IP Address—Specifies the source or destination host or network IP address. Both IPv4 and IPv6 addresses are supported. With this selection, the IP Address, ellipsis button, and Netmask fields become available. Choose an IP address or host name from the drop-down list in the IP Address field or click the ellipsis (...) button to browse for an IP address or name. Select a network mask from the drop-down list.

Network Object Group—Specifies the name of the network object group. Choose a name from the drop-down list or click the ellipsis (...) button to browse for a network object group name.

Interface IP—Specifies the interface on which the host or network resides. Select an interface from the drop-down list. The default values are inside and outside. There is no browse function.

Protocol and Service—Specifies the protocol and service to which this ACE filter applies. Service groups let you identify multiple non-contiguous port numbers that you want the ACL to match. For example, if you want to filter HTTP, FTP, and port numbers 5, 8, and 9, define a service group that includes all these ports. Without service groups, you would have to create a separate rule for each port.

You can create service groups for TCP, UDP, TCP-UDP, ICMP, and other protocols. A service group with the TCP-UDP protocol contains services, ports, and ranges that might use either the TCP or UDP protocol.

Protocol—Selects the protocol to which this rule applies. Possible values are ip, tcp, udp, icmp, and other. The remaining available fields in the Protocol and Service area depend upon the protocol you select. The next few bullets describe the consequences of each of these selections:

Protocol: TCP and UDP—Selects the TCP/UDP protocol for the rule. The Source Port and Destination Port areas allow you to specify the ports that the ACL uses to match packets.

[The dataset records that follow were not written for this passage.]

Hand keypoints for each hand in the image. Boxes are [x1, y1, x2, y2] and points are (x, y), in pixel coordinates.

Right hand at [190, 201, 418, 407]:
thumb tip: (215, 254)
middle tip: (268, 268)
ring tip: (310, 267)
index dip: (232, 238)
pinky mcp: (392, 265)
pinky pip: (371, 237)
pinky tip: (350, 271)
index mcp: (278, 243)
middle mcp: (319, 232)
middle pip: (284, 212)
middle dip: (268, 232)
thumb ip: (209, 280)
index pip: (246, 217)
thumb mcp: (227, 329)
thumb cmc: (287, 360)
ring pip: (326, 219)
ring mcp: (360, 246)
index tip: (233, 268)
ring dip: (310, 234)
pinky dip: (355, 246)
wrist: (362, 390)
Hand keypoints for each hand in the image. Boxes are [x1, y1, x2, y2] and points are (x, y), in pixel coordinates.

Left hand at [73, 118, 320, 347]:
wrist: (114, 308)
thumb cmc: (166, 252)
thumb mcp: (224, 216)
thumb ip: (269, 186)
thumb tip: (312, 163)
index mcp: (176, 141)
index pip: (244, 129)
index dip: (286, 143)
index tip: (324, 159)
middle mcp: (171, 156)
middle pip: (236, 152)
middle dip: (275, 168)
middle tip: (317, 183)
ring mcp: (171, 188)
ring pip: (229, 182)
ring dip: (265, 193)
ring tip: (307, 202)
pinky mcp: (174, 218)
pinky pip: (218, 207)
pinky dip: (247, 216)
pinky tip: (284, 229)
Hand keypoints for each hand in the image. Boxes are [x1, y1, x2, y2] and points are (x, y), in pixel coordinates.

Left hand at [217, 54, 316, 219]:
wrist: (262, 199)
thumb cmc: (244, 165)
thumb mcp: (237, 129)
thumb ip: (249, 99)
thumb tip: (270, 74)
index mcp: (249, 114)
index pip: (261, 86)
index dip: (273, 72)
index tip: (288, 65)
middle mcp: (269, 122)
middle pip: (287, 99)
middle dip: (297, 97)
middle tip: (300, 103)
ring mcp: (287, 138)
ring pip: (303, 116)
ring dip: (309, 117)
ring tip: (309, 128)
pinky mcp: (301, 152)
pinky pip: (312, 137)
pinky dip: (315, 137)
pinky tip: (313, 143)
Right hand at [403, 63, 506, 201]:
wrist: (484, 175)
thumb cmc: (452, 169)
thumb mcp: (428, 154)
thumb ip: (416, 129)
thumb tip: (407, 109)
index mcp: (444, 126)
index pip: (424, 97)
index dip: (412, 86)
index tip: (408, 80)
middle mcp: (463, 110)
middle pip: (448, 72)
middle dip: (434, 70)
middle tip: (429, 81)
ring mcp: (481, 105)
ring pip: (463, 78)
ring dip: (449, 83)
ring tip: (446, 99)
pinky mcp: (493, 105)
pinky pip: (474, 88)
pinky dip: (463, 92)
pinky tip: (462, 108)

Source Port/Destination Port—(Available only for TCP and UDP protocols) Specifies an operator and a port number, a range of ports, or a well-known service name from a list of services, such as HTTP or FTP. The operator list specifies how the ACL matches the port. Choose one of the following operators: = (equals the port number), not = (does not equal the port number), > (greater than the port number), < (less than the port number), range (equal to one of the port numbers in the range).

Group—(Available only for TCP and UDP protocols) Selects a source port service group. The Browse (...) button opens the Browse Source Port or Browse Destination Port dialog box.

Protocol: ICMP—Lets you choose an ICMP type or ICMP group from a preconfigured list or browse (...) for an ICMP group. The Browse button opens the Browse ICMP dialog box.

Protocol: IP—Specifies the IP protocol for the rule in the IP protocol box. No other fields are available when you make this selection.

Protocol: Other—Lets you choose a protocol from a drop-down list, choose a protocol group from a drop-down list, or browse for a protocol group. The Browse (...) button opens the Browse Other dialog box.

Rule Flow Diagram—(Display only) Provides a graphical representation of the configured rule flow. This same diagram appears on the ACL Manager dialog box unless you explicitly close that display.

Options—Sets optional features for this rule, including logging parameters, time ranges, and description.

Logging—Enables or disables logging or specifies the use of the default logging settings. If logging is enabled, the Syslog Level and Log Interval fields become available.

Syslog Level—Selects the level of logging activity. The default is Informational.

Log Interval—Specifies the interval for permit and deny logging. The default is 300 seconds. The range is 1 through 6000 seconds.

Time Range—Selects the name of the time range to use with this rule. The default is (any). Click the Browse (...) button to open the Browse Time Range dialog box to select or add a time range.

Description—(Optional) Provides a brief description of this rule. A description line can be up to 100 characters long, but you can break a description into multiple lines.